In 2013, Copenhagen—a city of ebullient cyclists—launched the mother of all city bike schemes. Its white bikes were fitted with motors and GPS-enabled tablets—expensive, but designed for a place whose people and visitors truly believed cycling was the best way forward.
Now the city that pioneered its first shared bikes in 1995 is facing a stark possibility: no bike share scheme at all.
The Danish capital is embroiled in a battle with the company that said it could deliver the fancy new bikes and has so far failed to do so. The collapse of the deal could mean millions in lost krone, and the termination of a trailblazing scheme for shared urban cycling that was emulated in cities around the world.
Gobike, the company that won the contract to supply the city with bikes in 2012, should have delivered 1,860 of them by now, but has only managed to make and install 424. Its apparent inability to fulfill the order has led the city to issue an ultimatum: Deliver the remaining bikes—almost 1,500 of them—before the end of the month, or the project will be scrapped.
Torben Aagaard, Gobike’s CEO, has said that the company will try to deliver the bikes in time (link in Danish). In a written statement sent to Quartz, he said the company was “working hard on a solution that can get the city bikes onto Copenhagen streets.

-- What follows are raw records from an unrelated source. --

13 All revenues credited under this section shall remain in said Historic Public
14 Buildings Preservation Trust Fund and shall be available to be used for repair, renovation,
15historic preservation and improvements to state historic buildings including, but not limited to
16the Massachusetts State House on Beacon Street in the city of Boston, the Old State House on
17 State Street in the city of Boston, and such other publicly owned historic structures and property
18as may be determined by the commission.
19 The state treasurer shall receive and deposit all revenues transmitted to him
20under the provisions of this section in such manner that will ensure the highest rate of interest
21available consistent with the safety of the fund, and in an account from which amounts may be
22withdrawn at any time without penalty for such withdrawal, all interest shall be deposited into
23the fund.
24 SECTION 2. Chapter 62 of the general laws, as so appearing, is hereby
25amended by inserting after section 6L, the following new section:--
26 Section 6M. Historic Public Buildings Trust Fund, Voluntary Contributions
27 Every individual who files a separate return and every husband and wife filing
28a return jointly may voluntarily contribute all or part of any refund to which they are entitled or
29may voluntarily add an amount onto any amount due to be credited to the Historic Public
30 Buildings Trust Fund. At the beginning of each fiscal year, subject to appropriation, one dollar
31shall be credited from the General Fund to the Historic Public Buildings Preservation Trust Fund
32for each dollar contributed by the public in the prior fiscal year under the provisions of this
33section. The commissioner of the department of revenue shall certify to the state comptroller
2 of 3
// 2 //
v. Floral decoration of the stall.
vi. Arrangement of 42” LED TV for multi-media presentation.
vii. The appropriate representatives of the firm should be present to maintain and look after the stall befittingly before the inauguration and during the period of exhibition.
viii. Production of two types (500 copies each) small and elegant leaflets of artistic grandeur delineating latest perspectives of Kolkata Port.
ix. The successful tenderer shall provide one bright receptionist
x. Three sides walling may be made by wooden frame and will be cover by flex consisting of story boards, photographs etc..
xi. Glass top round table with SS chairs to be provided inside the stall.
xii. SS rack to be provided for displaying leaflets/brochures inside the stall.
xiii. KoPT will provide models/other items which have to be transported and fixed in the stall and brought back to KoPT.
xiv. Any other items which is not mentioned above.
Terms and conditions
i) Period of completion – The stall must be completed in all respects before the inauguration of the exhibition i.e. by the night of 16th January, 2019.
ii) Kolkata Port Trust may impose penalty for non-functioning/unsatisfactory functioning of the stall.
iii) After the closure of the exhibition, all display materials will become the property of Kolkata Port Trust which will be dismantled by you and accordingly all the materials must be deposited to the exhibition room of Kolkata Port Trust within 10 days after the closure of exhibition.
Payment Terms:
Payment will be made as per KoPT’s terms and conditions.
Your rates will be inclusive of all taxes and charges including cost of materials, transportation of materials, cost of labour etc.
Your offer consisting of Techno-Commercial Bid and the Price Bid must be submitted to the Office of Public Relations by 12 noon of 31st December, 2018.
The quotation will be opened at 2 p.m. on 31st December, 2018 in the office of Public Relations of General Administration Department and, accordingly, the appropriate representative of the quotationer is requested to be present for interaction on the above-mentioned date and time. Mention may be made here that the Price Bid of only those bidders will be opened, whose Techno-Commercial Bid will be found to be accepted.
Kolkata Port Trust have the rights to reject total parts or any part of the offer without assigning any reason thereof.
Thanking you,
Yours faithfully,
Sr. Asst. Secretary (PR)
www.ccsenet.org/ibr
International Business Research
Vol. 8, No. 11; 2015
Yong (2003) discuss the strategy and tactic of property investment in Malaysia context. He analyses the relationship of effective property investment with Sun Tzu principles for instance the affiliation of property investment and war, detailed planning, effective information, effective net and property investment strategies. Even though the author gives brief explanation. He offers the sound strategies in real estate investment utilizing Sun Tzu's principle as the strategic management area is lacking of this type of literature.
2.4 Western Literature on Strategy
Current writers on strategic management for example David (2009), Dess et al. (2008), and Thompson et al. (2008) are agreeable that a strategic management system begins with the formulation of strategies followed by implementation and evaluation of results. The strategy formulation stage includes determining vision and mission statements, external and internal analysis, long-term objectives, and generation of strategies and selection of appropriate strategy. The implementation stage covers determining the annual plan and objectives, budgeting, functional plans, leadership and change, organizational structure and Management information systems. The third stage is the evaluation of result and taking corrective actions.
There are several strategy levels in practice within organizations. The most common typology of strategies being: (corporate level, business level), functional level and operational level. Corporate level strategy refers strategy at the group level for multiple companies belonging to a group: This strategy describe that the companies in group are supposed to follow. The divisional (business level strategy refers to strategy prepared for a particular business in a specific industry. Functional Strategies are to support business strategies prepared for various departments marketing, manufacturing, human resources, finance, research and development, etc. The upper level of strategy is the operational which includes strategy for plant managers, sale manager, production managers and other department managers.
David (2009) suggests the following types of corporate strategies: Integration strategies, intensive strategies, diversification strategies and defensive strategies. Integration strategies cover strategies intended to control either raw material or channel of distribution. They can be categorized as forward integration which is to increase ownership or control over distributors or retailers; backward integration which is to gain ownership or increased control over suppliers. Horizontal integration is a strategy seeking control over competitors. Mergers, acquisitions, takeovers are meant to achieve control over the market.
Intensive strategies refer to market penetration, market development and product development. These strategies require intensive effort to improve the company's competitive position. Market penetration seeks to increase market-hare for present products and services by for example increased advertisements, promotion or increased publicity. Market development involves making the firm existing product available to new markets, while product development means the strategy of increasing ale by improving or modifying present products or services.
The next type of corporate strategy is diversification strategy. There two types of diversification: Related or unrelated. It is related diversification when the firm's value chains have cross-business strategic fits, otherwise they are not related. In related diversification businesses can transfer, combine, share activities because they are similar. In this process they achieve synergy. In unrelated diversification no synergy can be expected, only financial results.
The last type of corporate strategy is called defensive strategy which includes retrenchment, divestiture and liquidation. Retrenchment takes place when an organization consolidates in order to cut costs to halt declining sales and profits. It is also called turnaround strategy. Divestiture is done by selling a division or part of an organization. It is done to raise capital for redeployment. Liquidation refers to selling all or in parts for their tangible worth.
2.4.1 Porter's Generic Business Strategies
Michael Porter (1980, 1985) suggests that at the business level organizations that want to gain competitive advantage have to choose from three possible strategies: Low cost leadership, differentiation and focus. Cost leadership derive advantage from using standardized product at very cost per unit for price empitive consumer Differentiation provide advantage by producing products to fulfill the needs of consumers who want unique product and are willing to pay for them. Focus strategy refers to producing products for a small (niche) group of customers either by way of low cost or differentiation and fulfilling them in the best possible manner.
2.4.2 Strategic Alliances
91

We think we can do it.”
The alternative is bleak, both for Gobike and for Copenhagen’s city bike future. The previous bike-share scheme—which used what one blogger nostalgically called “the goofiest bicycles in history”—was discontinued in 2012. If the company goes bankrupt, a possibility raised (link in Danish) by the Danish news organization DR, or fails to deliver, then the 424 bikes that are on the streets now will also be removed.